Manipulate R data frames using SQL in RStudio
Have you ever wondered how SQL queries work in R? Have you ever thought about whether it is possible to use or write SQL queries in R? Then, you are in the right place. This project-based course Manipulate R data frames using SQL in RStudio is for people who are learning R and who may be well-versed in SQL or even for experienced R programmers who seek useful ways for data manipulation in R. It is for people who are interested in advancing their knowledge and skills in using SQL in R. In this project, we will write very nice queries to manipulate the gapminder and UCBAdmissions R data frames using the sqldf package in RStudio. This project is extremely important for you as an R and SQL user. You will understand how the SQL SELECT statement works to interact with R to get the desired result.
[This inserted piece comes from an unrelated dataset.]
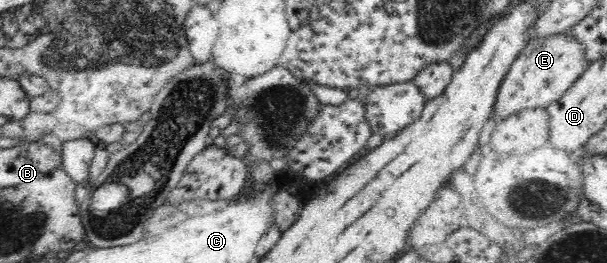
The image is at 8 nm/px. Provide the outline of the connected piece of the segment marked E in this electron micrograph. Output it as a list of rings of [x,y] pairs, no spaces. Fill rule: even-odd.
[[[569,29],[529,41],[503,78],[493,106],[491,124],[518,110],[545,108],[550,102],[559,100],[583,76],[590,62],[583,41],[579,41]]]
We will start this hands-on project by installing and importing the required packages and data sets for this project. Be rest assured that you will learn a ton of good work here. By the end of this 2-hour-long project, you will be able to use SELECT statements together with the WHERE clause to set conditions on data retrieved from R data frames. Also, you will understand how to use the WHERE clause together with other SQL operators like AND, OR, IN, NOT IN, BETWEEN- AND, NOT BETWEEN- AND, and other comparison operators to retrieve data from the data frames. Going forward, we will consider how to use wildcard characters with the LIKE and NOT LIKE operators for pattern matching. By extension, we will learn how to create data summaries or aggregates using SQL aggregate functions. In this project, we will move systematically by first introducing the SELECT statements using simple examples. Then, we will write slightly complex queries to solve some SQL challenges. Therefore, to complete this project, it is required that you have prior experience with using SQL and R. I recommend that you should complete the projects titled: “Getting Started with R” and “Querying Databases using SQL SELECT statements” before you take this current project. These introductory projects in using SQL and R will provide every necessary foundation to complete this current project. However, if you are comfortable writing queries in SQL, please join me on this wonderful ride! Let’s get our hands dirty!